DOTC Gender and Transportation Summit: Accelerating Equitable Development Through Inclusive Mobility

Wazzup Pilipinas!

"Like any good deed, gender equality should start at home" says Department of Transportation and Communications (DOTC) Secretary Jun Abaya in his first statements of the closing remarks speech he gave at the Gender and Transportation Summit, a milestone in the history of the transportation sector, held at the Philippine International Convention Center last November 17 and 18, 2014.

Secretary Abaya was grateful for the representatives from the private sector who took time out to participate in the gender equality and transportation activity. This is the first time that the transportation sector would join hands and put into writing the various commitments to advance gender equality of each of the transport sub-sectors - the road, railways, civil aviation and maritime.

He also recognized the efforts of Director Quiogue and Assistant Secretary Lantin for their valuable contributions in the preparation, coordination and setting up of the activities involved in the Gender and Transportation Summit.

Below are statements grabbed from his speech done on the second day and con concluding hours of the summit before the signing of MOUs took place. Some of the statements were re-arranged in order to give a clearer presentation of facts. We also removed some of his other statements that we feel are no longer necessary.

In this modern age, gender equality should indeed be a strong advocacy especially for the transportation sector. Husbands should take care of their wives, and wives should ensure the husbands are not underneath their skirts (under-de-saya). Like any good trait, gender equality goes both ways. If we do not agree to wife-beating, there shouldn't be husband beating happening. At the end of the day, beating should not happen at home.
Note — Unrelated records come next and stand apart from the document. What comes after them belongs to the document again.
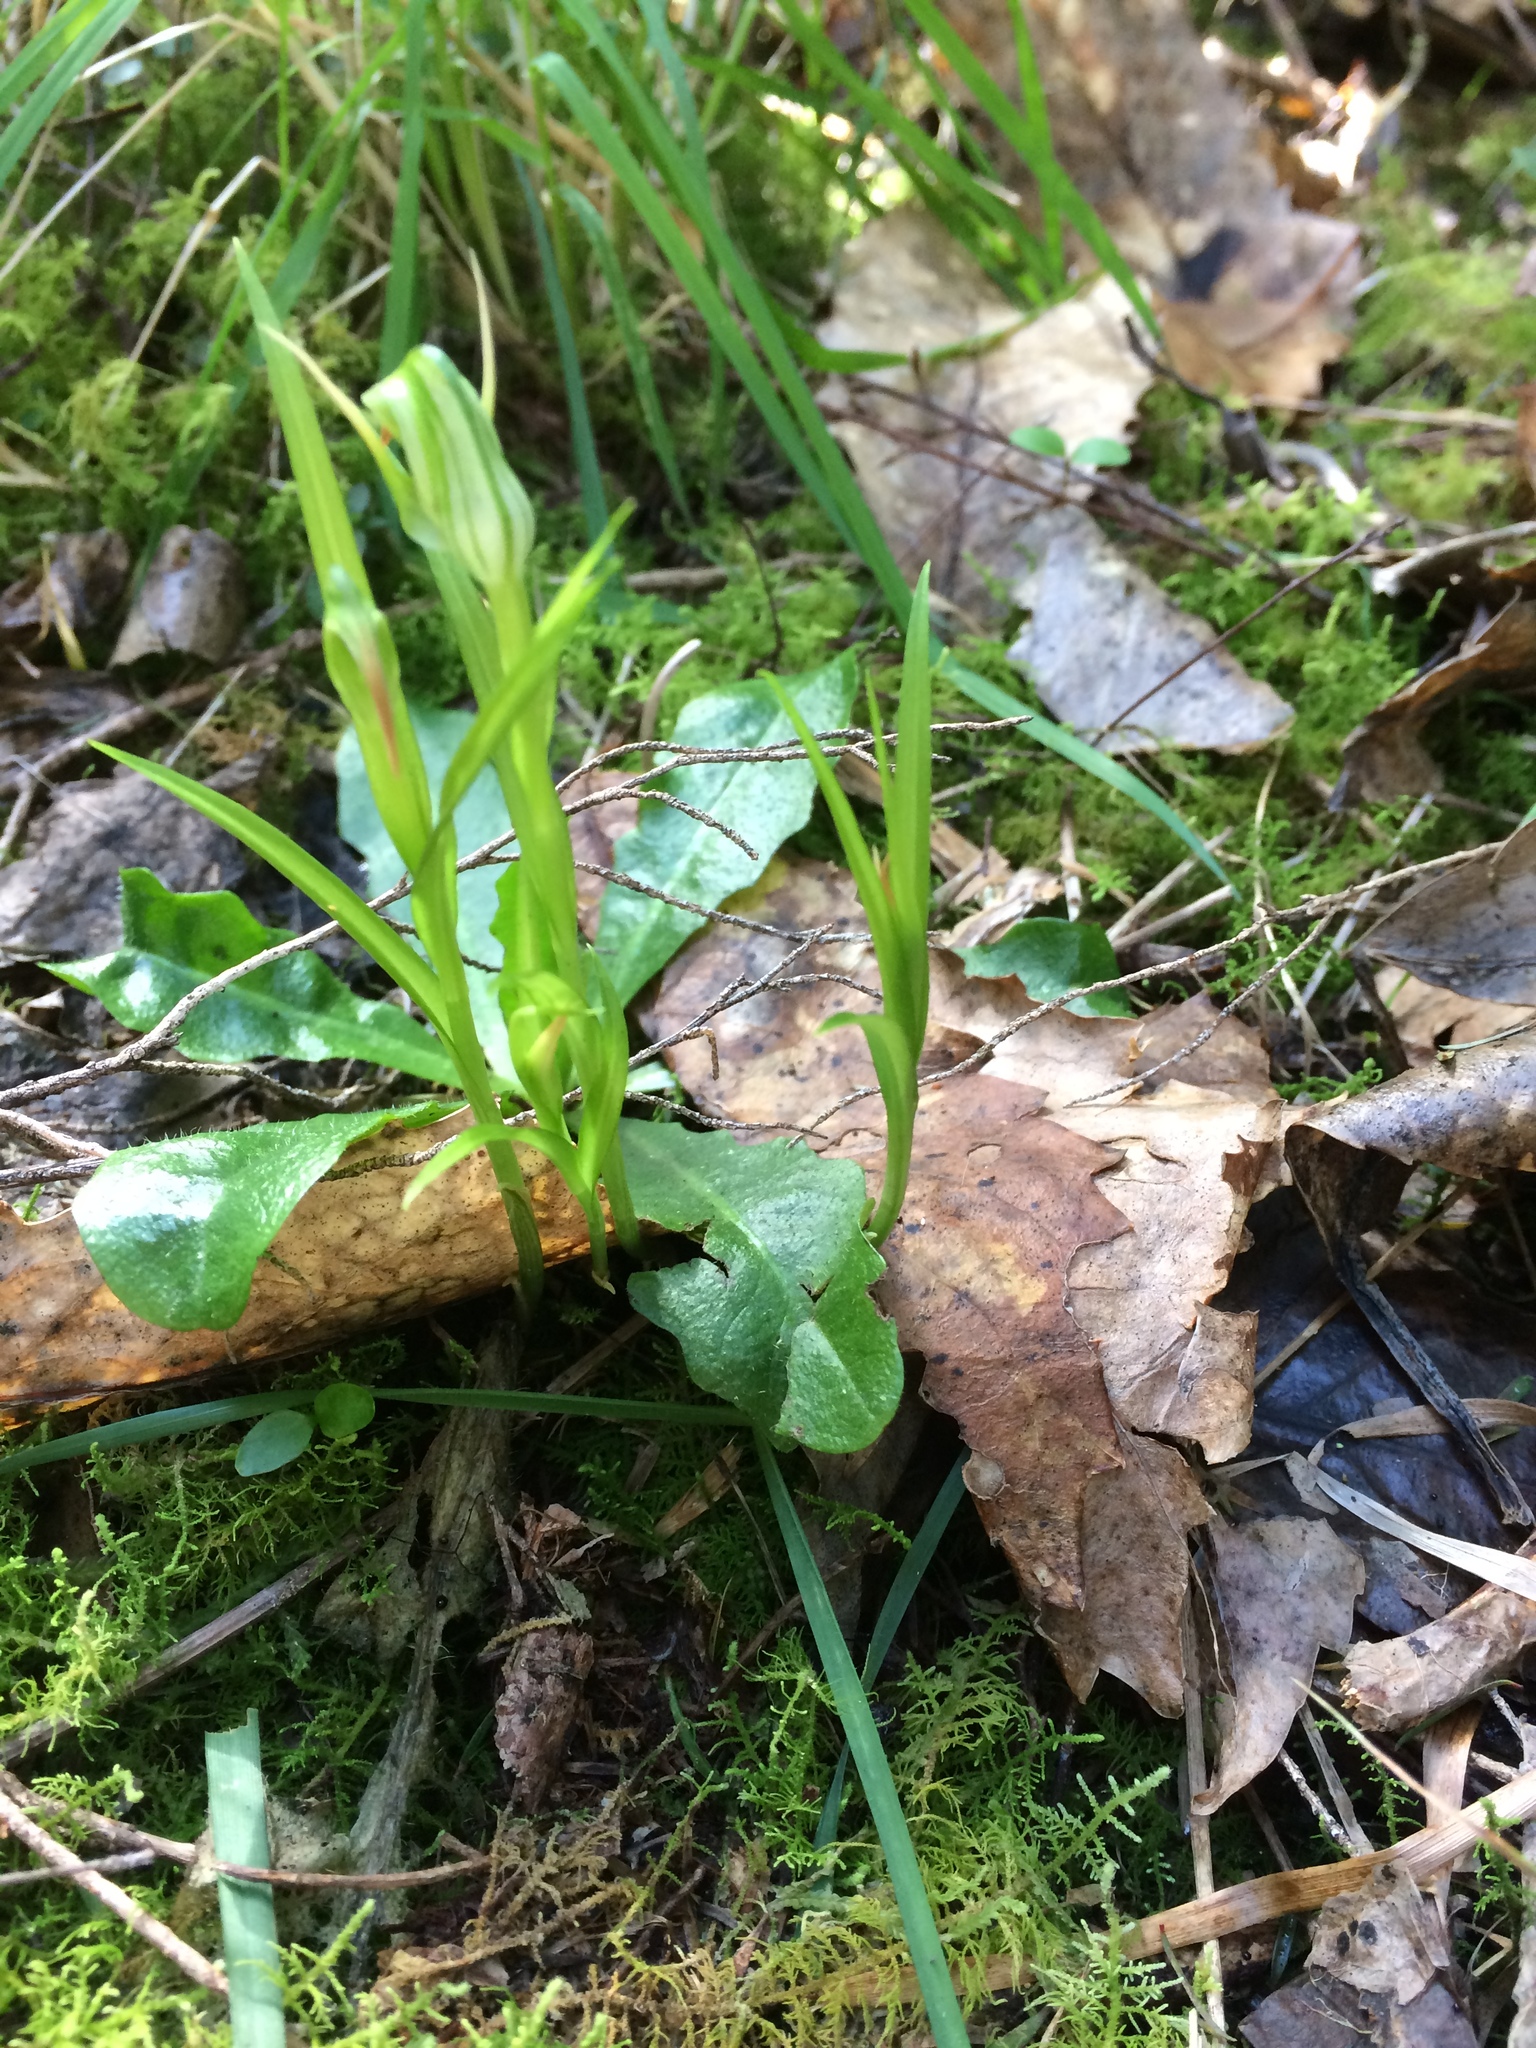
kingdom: Plantae
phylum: Tracheophyta
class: Liliopsida
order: Asparagales
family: Orchidaceae
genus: Pterostylis
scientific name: Pterostylis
Gender equality should not always favor the women. We should take a second look of our rules as regards to weighing the right, privileges and access of women. Women liberals would also assert "Don't look after us, we can fend on our own, we can stand on our feet, we can assert ourselves."

Women play different roles in their everyday lives. These roles are very different from men. Because of these differences, it is only logical that differences in the needs and concerns between the two arise. Thus, for transport plan, programs, activities, and projects to be responsive, they must take into consideration these gender differences. When these transport services and infrastructures address the needs and concerns of both men and women, the transportation sector has fulfilled a much higher objective. It becomes enabling, it becomes empowering.
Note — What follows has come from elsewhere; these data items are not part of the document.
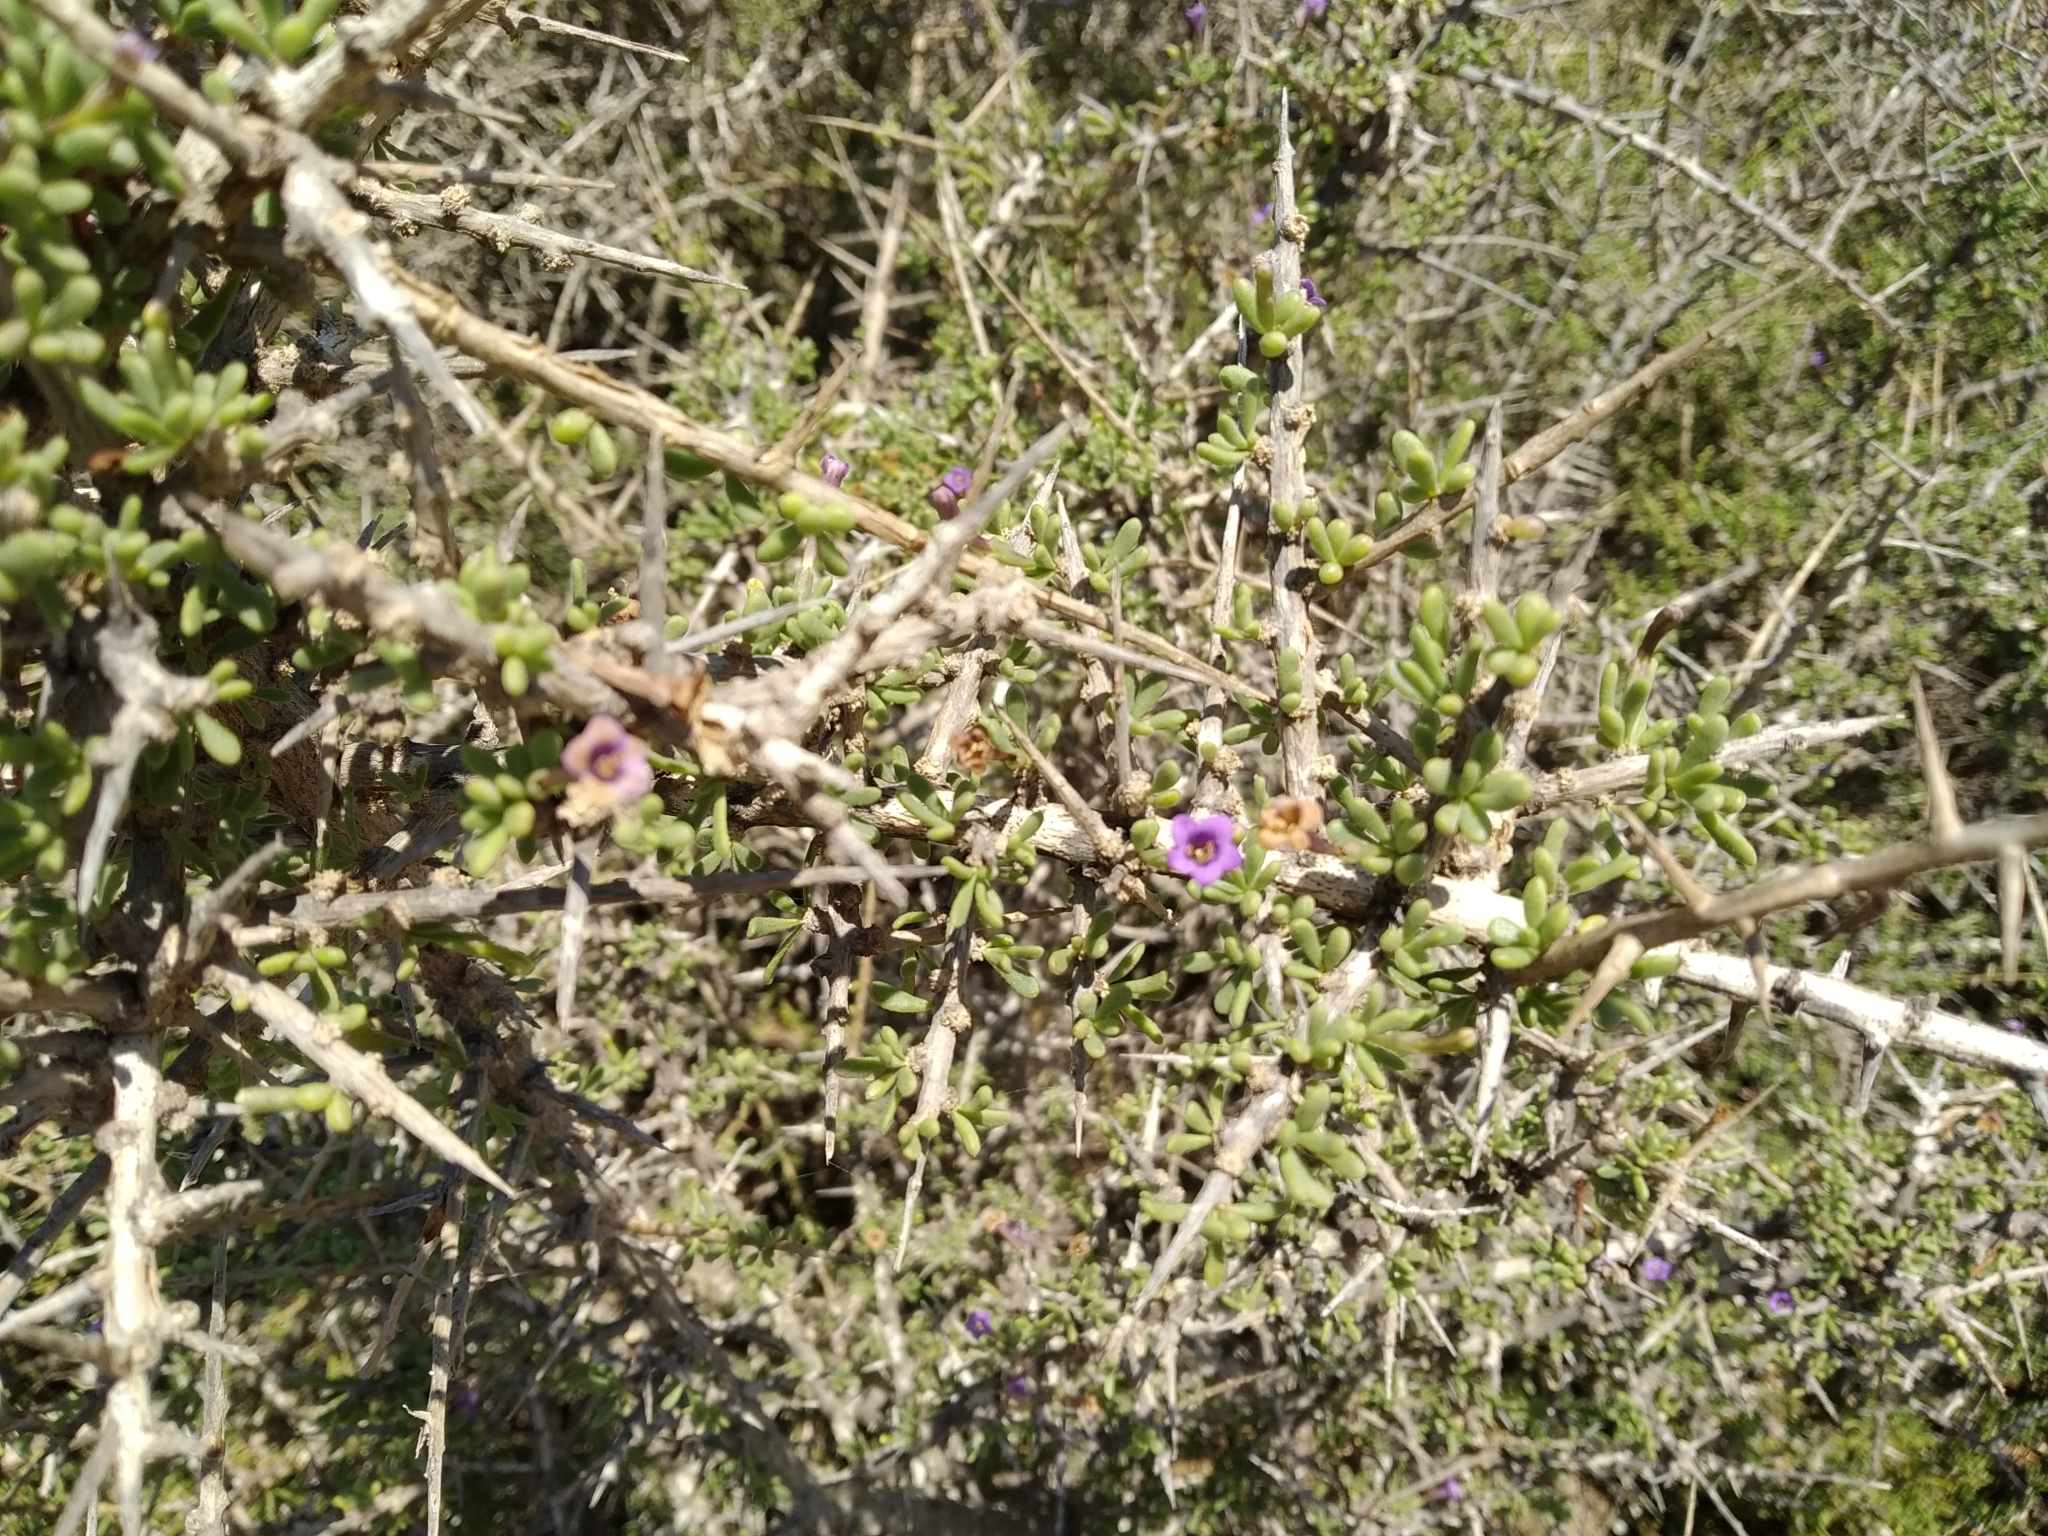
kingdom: Plantae
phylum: Tracheophyta
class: Magnoliopsida
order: Solanales
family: Solanaceae
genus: Lycium
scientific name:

Hence the signing of each sub-sector's respective MOUs, MOAs and manifesto of support  between the department, its agencies and other government offices and their private sector counterparts and partners in the different transport sub-sectors is a positive development in our attempt to close the gender disparity. These documents will integrate gender concerns into the development plans, programs and projects of the transport sector. Doing this will ease the burden confronted by the women and thus will enable them to pursue their highest strategic needs, and such a state will therefore promote gender equality and empowerment which ultimately leads to a better quality of life for both men and women. Together they may freely participate in the task of nation-building.

"My brotherly advise, let us go beyond mother hood, fatherhood statements and be really specific with the recommendations so we could clearly act on them and really push this advocacy forward." says Secretary Abaya.
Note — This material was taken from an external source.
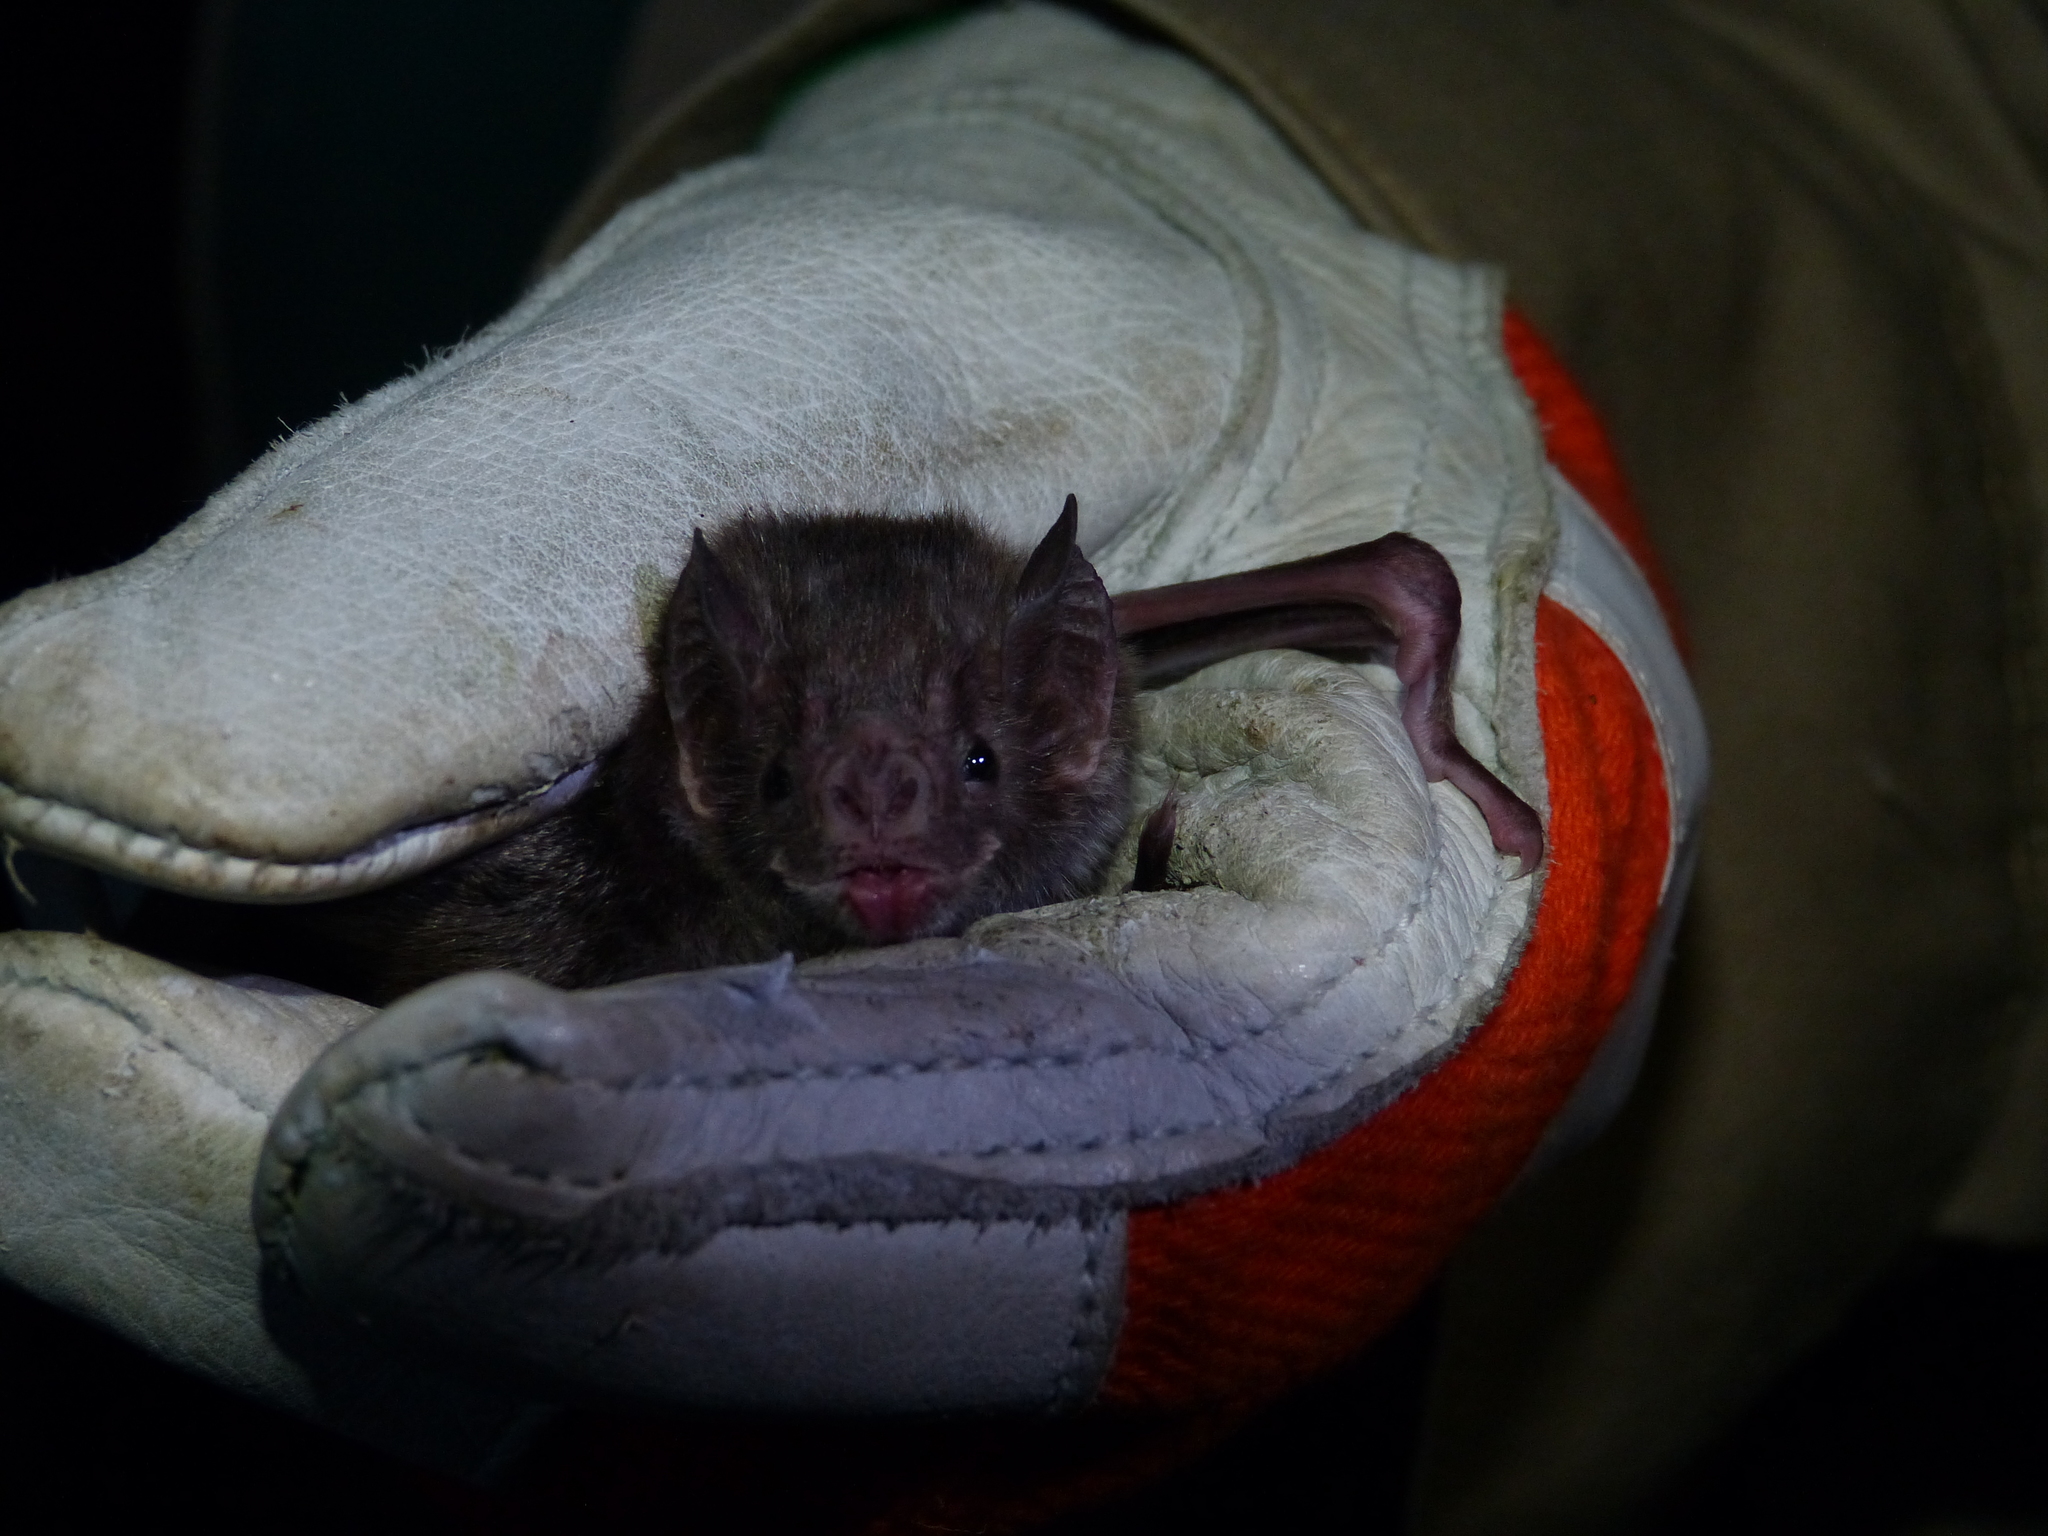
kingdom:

The Secretary hoped that  "Sana huwag motherhood statement lahat." This exercise that they been working on for two days would be an exercise in futility if they end up with an MOU that is general, that is motherhood, that talks of the same nouns, adjectives that we've been accustomed to hearing in gender equality summits and conventions. I do hope that we would be more specific this time otherwise we wouldn't have pushed for this advocacy. 

Thanks to all who became partners in this initiative leading to a process that is bound to be rigorous. I am certain that with everyone's unwavering commitment and support, we would be able to uplift the lives of women to the industry we serve. My congratulations to all of them for continuing to advance the Gender Equality agenda in the transportation sector.